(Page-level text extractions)
=== Begin Enclosure ===

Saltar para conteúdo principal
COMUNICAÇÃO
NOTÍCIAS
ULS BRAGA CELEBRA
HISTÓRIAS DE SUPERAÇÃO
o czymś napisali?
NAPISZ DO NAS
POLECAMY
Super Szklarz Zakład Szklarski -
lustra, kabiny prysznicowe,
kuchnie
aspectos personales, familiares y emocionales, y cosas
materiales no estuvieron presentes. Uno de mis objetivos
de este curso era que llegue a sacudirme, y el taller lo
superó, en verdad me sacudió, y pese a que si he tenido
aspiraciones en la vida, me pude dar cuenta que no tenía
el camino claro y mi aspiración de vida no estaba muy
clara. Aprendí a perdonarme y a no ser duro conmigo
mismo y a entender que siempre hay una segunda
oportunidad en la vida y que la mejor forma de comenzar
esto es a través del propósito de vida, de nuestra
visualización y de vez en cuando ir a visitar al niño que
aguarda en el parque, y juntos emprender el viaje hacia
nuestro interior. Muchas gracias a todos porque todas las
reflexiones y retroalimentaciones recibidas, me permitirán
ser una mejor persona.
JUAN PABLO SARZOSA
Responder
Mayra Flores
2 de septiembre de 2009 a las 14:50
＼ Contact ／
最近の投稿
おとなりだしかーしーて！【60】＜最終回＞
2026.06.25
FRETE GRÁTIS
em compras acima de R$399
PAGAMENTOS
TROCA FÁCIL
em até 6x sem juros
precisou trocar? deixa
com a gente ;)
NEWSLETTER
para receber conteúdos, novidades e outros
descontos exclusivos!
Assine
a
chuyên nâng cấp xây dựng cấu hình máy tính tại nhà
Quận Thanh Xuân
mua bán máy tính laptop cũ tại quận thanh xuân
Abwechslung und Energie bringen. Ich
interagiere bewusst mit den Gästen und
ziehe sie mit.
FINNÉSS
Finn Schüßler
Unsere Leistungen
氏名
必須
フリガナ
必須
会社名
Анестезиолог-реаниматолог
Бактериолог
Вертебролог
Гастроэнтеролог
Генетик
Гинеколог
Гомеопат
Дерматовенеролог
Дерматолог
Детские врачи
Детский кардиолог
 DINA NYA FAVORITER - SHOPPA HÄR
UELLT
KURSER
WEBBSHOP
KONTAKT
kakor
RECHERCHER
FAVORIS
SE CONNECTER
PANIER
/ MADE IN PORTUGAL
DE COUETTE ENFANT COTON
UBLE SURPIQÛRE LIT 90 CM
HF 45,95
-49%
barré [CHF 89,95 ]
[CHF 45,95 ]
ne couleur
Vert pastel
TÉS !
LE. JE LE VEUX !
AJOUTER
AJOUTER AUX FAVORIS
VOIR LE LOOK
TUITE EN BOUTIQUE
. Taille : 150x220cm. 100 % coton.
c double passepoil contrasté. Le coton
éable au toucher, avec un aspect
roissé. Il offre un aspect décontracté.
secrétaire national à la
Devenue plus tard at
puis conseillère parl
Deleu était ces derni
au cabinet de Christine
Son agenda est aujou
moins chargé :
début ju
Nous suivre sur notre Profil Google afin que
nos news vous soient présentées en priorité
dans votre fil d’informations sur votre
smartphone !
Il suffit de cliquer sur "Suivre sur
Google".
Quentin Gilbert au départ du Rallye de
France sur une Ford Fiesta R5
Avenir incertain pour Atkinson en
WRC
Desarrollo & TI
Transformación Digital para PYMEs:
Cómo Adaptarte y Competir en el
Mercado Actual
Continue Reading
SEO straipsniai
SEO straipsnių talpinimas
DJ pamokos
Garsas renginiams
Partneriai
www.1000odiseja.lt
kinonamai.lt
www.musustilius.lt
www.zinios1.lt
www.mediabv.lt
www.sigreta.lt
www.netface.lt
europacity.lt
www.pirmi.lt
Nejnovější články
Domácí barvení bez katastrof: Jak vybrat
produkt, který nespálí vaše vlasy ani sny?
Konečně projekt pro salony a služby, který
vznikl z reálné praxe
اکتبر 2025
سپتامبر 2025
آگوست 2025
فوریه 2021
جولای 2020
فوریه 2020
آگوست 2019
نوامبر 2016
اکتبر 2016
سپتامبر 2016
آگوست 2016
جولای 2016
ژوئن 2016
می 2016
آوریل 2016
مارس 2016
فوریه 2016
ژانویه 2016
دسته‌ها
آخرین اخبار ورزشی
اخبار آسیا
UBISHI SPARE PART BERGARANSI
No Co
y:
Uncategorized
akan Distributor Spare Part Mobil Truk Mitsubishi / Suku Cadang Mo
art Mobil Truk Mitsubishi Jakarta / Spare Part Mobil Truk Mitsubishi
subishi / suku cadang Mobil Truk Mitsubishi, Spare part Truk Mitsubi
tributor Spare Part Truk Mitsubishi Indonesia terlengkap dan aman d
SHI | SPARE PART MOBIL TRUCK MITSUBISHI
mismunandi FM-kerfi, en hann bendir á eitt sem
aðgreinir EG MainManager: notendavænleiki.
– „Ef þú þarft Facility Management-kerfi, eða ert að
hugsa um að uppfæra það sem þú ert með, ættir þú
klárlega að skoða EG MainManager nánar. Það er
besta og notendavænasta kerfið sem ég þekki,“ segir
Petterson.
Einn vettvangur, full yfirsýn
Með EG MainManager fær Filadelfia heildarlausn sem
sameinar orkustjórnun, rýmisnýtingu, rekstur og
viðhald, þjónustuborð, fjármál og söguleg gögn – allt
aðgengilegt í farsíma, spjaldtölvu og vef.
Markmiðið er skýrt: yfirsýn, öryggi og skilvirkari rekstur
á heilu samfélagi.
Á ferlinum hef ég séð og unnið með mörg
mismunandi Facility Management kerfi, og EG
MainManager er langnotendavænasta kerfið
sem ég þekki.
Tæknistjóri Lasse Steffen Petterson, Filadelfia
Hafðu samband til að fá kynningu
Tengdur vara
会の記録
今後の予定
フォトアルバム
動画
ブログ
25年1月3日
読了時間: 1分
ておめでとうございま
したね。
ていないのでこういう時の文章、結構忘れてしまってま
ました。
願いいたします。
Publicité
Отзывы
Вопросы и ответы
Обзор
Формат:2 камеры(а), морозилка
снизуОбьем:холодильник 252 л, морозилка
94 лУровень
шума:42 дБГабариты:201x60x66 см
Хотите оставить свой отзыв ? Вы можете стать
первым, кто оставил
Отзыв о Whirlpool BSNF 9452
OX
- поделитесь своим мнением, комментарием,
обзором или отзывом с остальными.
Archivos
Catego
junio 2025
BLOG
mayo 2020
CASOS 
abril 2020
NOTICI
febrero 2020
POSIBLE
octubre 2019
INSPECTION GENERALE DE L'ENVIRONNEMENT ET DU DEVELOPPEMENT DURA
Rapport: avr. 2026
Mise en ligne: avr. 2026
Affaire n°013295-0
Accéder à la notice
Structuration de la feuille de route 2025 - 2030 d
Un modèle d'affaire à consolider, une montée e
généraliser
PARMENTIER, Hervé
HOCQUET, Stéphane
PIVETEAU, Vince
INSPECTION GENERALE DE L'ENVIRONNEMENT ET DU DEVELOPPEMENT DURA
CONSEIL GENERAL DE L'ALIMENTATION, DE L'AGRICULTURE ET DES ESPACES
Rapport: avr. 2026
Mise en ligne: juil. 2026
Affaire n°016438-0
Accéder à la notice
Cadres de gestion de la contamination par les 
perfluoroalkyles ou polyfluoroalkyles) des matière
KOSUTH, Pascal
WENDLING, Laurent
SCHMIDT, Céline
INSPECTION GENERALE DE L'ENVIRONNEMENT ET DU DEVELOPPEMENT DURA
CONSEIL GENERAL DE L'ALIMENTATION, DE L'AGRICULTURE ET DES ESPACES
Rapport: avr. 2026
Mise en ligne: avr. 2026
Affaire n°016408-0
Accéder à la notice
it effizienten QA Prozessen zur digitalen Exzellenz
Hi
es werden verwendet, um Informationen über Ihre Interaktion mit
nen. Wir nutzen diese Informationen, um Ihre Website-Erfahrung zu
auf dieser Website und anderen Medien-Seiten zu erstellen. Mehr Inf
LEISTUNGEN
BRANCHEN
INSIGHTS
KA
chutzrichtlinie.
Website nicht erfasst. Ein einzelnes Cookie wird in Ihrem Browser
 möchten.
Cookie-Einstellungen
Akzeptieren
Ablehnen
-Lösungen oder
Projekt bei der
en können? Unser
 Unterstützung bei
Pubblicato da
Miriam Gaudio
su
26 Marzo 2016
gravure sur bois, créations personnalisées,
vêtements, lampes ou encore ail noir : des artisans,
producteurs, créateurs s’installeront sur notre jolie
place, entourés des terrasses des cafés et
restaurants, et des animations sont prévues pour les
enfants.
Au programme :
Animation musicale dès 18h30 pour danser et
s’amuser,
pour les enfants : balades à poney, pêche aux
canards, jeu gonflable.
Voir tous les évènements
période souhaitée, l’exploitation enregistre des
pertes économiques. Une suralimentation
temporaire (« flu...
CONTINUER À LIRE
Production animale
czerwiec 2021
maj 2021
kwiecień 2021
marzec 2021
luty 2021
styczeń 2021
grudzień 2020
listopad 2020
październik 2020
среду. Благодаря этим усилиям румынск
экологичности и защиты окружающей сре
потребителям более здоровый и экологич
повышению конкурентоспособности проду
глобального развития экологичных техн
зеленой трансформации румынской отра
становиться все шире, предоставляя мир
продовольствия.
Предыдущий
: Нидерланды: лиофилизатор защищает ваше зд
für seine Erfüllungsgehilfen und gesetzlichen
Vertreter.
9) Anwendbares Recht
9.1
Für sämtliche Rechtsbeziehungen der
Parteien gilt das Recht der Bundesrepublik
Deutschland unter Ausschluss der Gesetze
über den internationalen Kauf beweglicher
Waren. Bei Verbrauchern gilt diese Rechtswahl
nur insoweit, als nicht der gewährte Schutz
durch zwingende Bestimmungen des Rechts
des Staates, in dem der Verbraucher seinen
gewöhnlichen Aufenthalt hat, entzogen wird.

=== End Enclosure ===

### Aim of the exercise
Starting at the beginning of the records and ending with the line that contains "aspectos personales, familiares", including that line, give each line as one string in a JSON list. Leave out any blank lines.

### Task output
[
  "Saltar para conteúdo principal",
  "COMUNICAÇÃO",
  "NOTÍCIAS",
  "ULS BRAGA CELEBRA",
  "HISTÓRIAS DE SUPERAÇÃO",
  "o czymś napisali?",
  "NAPISZ DO NAS",
  "POLECAMY",
  "Super Szklarz Zakład Szklarski -",
  "lustra, kabiny prysznicowe,",
  "kuchnie",
  "aspectos personales, familiares y emocionales, y cosas"
]